**Extrait du document**
*-*-*
Diffusion de termes d’origine française dans le monde
La moitié de l’humanité emploie ou comprend un nom d’origine française pour la bicyclette
Paris a joué un rôle important dans la création de nouveaux moyens de transport ainsi que de leurs noms. Certains mots parisiens sont restés cantonnés au français comme fiacre, d’autres ont eu une large diffusion dans le monde comme taxi, nom devenu quasi universel, bus, ainsi que les dénominations de cycle Bien qu’il soit parfois difficile d’estimer le nombre de personnes employant un terme donné de véhicule dans le monde, on peut estimer que les noms d’origine française désignant la bicyclette sont employés ou compris peu ou prou par près de la moitié de l’humanité en ce début de XXI e siècle. Il s’agit bien sûr d’une approximation. Il est parfois hardu de connaître quel terme est couramment employé ou quels sont ceux qui sont compris de la population. Par exemple, darâja dans le monde arabe comporte de nombreux synonymes (cf. liste en annexe). Plusieurs termes sont parfois en concurrence comme vélo et bicyclette pour les 220 millions de locuteurs francophones dans le monde.
Les emprunts des noms français pour bicyclette, et leur parcours sont très divers suivant chaque pays et chaque mot. Les termes seront successivement abordés.
1 – Vélocipède, vélo, fiets, Fahrrad, rower, bicycle, bicyclette, bécane
Dès le lancement de la draisienne en 1818, un grand nombre de langues européennes emprunteront très vite le nom vélocipède. Il a été repris avec le vélocipède Michaux. L’emploi des formes calquées sur le nom français est devenu archaïque ou réservé au véhicule historique, à une exception notable près, en russe. En raison de la date de la première attestation du nom en 1875, l’emprunt de vélocipède en russe pourrait être dû au fait que le véhicule et le terme ont été introduits quand le nom était encore employé couramment en France, au moins dans la langue soutenue, donc après le succès du vélocipède (1867) mais avant que les noms bicycle, véloce et vélo ne soient couramment employés. L’introduction de ce nom s’est probablement faite par le biais de la succursale à Saint-Pétersbourg, alors capitale de l’empire sous Alexandre II, de la « Compagnie Parisienne des Vélocipèdes ». Le nom vélocipède a dû d’abord être adopté par les classes privilégiées avant d’être diffusé dans toutes les couches de la société et dans tout l’empire. L’influence du tout proche Grand-duché autonome de Finlande qui fut sous souveraineté russe de 1809 à 1917 et où le nouveau véhicule y était appelé welocipede dès 1868 n’est pas à écartée. Et velosiped avec le sens de bicyclette est resté employé dans l’écrasante majorité des langues de l’empire tsariste: russe, ukrainien, biélorusse mais aussi géorgien, azéri, kazakh et ouzbek (langues turques), tadjik (langue persane), tchétchène-ingouche, tatar, letton, lithuanien, soit au total plus de 300 millions de locuteurs. Font exception l’arménien, l’estonien, le finnois, le lituanien et l’ossète.
*-*-*
**Tâches et exercices**
a – Répondez à ces questions d'après le texte sur les noms d'origine française de la bicyclette :
(i) Combien de locuteurs francophones compte-t-on dans le monde ?
(ii) En quelle année la draisienne a-t-elle été lancée ?
(iii) Dans quelle ville se trouvait la succursale de la « Compagnie Parisienne des Vélocipèdes » ?
b – Poursuivez le texte sur les noms d'origine française de la bicyclette en reprenant après sa dernière phrase.

**Données sources**
*-*-*
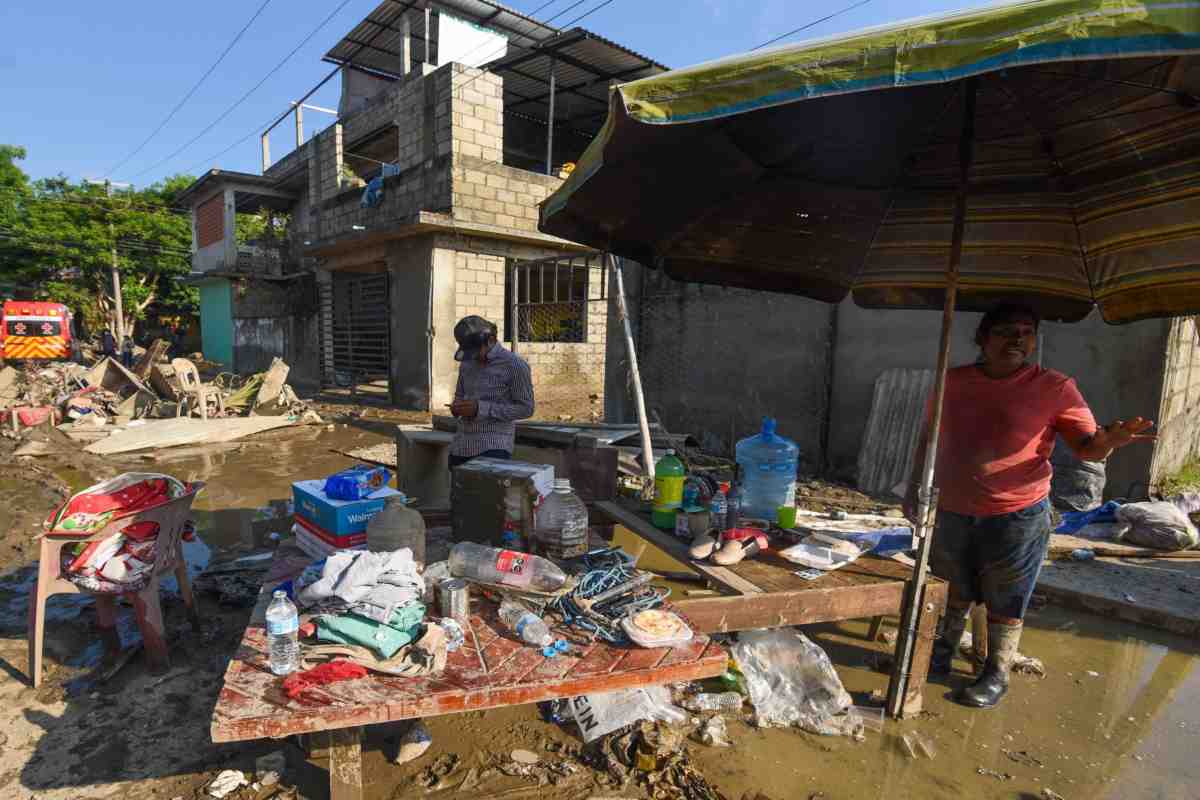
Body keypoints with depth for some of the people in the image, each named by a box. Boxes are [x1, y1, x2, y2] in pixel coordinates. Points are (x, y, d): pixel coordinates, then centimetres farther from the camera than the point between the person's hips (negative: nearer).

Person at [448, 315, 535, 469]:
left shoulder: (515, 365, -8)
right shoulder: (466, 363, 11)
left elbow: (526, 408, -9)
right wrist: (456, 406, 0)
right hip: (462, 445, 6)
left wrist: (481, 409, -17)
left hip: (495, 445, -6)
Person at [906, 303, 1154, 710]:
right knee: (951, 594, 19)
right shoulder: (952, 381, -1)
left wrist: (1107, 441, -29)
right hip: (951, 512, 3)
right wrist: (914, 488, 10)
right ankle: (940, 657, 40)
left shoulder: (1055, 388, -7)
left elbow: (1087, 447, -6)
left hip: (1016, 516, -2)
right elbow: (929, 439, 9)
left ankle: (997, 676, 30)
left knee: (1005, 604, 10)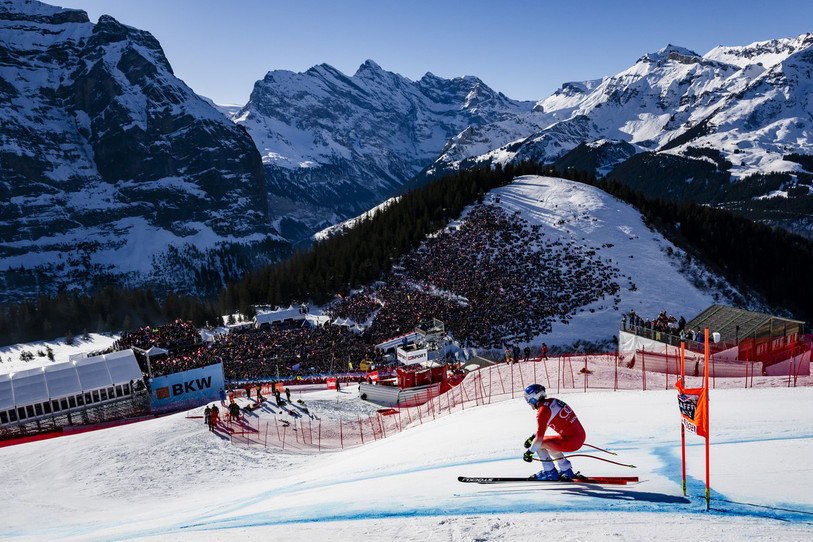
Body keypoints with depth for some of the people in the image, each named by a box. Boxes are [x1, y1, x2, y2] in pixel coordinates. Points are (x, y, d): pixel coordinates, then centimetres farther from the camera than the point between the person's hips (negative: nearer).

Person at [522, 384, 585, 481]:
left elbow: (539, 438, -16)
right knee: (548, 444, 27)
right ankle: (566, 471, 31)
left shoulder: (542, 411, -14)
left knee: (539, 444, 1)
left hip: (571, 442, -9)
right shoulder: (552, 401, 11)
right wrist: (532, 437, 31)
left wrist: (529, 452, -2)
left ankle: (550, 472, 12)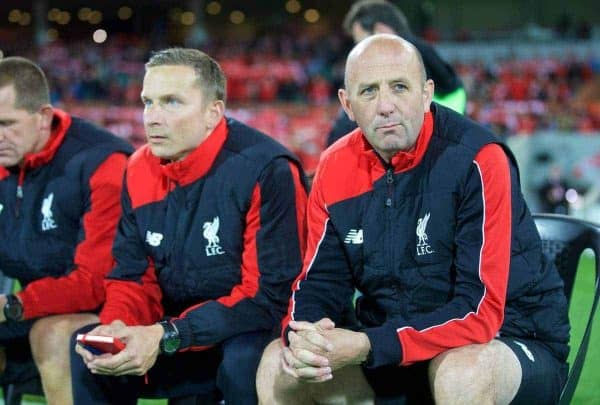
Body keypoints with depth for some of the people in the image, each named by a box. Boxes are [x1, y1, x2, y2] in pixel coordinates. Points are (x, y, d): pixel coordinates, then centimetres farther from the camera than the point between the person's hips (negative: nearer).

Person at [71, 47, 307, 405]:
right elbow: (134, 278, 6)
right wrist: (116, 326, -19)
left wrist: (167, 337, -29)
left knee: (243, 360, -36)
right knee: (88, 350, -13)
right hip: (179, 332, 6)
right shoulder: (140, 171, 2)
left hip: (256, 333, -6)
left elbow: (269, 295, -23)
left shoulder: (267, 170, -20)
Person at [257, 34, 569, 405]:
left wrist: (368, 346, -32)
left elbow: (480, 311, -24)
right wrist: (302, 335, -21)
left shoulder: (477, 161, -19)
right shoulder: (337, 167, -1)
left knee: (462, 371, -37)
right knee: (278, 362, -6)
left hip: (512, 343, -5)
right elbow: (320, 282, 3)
*-*-*
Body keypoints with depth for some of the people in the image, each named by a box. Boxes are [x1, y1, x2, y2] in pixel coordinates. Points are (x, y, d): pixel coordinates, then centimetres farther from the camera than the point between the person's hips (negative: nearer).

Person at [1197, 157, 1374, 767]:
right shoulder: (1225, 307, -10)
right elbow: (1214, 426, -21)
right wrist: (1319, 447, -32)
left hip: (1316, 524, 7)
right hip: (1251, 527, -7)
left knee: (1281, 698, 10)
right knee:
*-*-*
**Résultats par tâche**
a –
(i) 220 millions
(ii) En 1818
(iii) À Saint-Pétersbourg

b –
Sous sa forme abrégée, vélo a été emprunté par tous les Suisses et les Luxembourgeois ainsi que par des langues africaines comme le lingala dans la vallée du Congo ou le peul au Sénégal.
Un autre dérivé plus surprenant de vélocipède pourrait être fiets, terme usuel pour bicyclette en néerlandais. En effet, s’appuyant sur un article consacré à ce nom et publié dans la revue De Nieuwe Taalgids, une version récente du dictionnaire étymologique néerlandais Nederlands Etymologisch Woordenboek de Jan De Vries[1] retient cette hypothèse : attesté en 1886, fiets viendrait d’une contraction de vielespee issu lui-même de vélocipède. Mais, dans Le vélocipède, objet de modernité 1860 – 1870, Gert-Jan Moed, président du musée Velorama, émet l’hypothèse que le mot vient d’une forme altérée d’une insulte en brabançon employée « pour décrire les garnements qui se sauvaient en courant après avoir fomenté un mauvais coup ». Fiets a remplacé aujourd’hui le mot officiel rijwiel (cycle). L’article de Moed signale le débat portant sur la traduction de vélocipède en néerlandais, un fait unique dans les années 1860 . Le Pr De Vries avait proposé en 1869 wieler (véhicule à roue) et les véhicules à trois ou quatre roues s’appelleront trapwagens (véhicule à pédales). Un télescopage entre les deux origines ne serait-il pas possible ?
Les habitants de deux pays importants d’Europe n’utilisent pas de mots d’origine française pour la bicyclette, l’Allemagne et la Pologne.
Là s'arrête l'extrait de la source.